Poor oral health is also linked to conditions where the brain function is impaired including Alzheimer’s. Both conditions are a major contributor to serious ill health in older people and the cause of multiple emergency hospital admissions that could be avoided.

Poor oral health, including gum disease and tooth decay, can lead to problems which cause patients to refuse to eat, drink or speak. Patients can become dehydrated and malnourished, and it may take them longer to recover from illness, and it may result in a longer hospital stay.

Finally, a good oral hygiene routine can help patients to maintain their dignity and enjoy good quality of life, and it has a positive effect on a patient’s overall health and wellbeing.


Advice for caring for the oral health of older people

Cleaning the mouth, teeth and dentures is an important part of personal care. Below is advice for carers and family members who look after older people with their own teeth, dentures or no natural teeth, reproduced with kind permission from Caring for Smiles: A Guide for Carers © NHS Health Scotland 2013.

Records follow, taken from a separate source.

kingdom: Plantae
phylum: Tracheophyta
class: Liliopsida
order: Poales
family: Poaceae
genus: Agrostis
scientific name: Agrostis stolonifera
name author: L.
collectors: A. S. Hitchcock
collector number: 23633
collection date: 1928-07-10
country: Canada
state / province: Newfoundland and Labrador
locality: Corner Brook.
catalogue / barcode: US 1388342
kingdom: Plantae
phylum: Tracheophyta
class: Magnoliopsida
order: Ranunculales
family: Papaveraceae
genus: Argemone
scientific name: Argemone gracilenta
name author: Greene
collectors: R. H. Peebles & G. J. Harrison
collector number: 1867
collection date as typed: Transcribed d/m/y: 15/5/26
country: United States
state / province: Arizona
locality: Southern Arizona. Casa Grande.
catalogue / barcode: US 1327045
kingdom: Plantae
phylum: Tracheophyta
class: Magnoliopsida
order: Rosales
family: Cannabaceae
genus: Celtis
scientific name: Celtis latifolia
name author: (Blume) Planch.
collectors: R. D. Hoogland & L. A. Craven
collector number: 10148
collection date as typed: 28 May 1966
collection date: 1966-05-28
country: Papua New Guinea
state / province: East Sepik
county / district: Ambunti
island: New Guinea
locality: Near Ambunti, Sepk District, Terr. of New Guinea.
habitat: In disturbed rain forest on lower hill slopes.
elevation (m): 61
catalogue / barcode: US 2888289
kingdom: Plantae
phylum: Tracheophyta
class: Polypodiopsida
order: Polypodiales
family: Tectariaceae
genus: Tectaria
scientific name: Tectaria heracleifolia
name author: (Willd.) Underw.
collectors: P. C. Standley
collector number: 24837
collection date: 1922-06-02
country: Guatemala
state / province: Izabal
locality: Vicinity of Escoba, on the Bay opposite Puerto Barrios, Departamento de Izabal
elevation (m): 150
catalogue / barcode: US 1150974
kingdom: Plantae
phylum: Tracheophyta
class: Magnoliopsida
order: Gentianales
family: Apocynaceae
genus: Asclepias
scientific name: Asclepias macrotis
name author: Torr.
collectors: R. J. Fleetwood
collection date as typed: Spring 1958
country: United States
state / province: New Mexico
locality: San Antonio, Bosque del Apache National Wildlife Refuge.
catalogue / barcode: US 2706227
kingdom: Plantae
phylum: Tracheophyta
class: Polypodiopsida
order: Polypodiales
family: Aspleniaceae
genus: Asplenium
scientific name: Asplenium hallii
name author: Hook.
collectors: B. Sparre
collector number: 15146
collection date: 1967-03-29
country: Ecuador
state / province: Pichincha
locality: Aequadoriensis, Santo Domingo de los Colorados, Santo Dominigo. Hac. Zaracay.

Everybody should clean their teeth or dentures at least twice a day.
Cleaning the mouth, teeth or dentures helps make sure older people:

  • are comfortable
  • are able to eat, drink or talk
  • are free from pain
  • feel better about themselves

Encourage and assist older people to clean their own teeth or dentures. If they are not able to do this, help them following the steps below.

Image 1 Caring For Smiles


 Image 2 Caring for smiles


Image 3 Caring for Smiles


Image 4 Caring for Smile


Caring for the oral health of elderly people with dementia

People with dementia can face oral health problems as their disease progresses. Those in the early stages of dementia will be able to take care of their own dental health or may just need reminding about it; others who are mid to late stage may be dependent on care staff for their oral care and carers may need specialist skills.

When people with dementia lose interest in caring for their mouth or they become incapable of doing so, their risk of developing gum disease and tooth decay increases. Below is advice for carers and family members who look after older people with dementia:

  • Elderly people with mid to late stage dementia may make toothbrushing difficult by clamping their mouth shut or shaking their head. Try to develop a routine, providing mouth care at the same time every day, take your time and be patient and kind.
  • Providing a distraction with singing or giving the person something to hold in their hands can help, as can using a three headed toothbrush if access to their mouth is limited.
  • If the person is very resistant to having their mouth cleaned, it’s important to stop and try again later.
  • Some medication prescribed for patients with dementia can impact on their oral health by causing a dry mouth. Saliva acts as a lubricant and cleans and protects the mouth and teeth. A lack of saliva can lead to a build up of plaque which increases the risk of tooth decay and gum disease, and can also cause discomfort for patients with dentures. Frequent sips of water throughout the day, particularly at mealtimes, can help lubricate the mouth and make patients more comfortable. Prescribed oral lubricants can also improve the symptoms.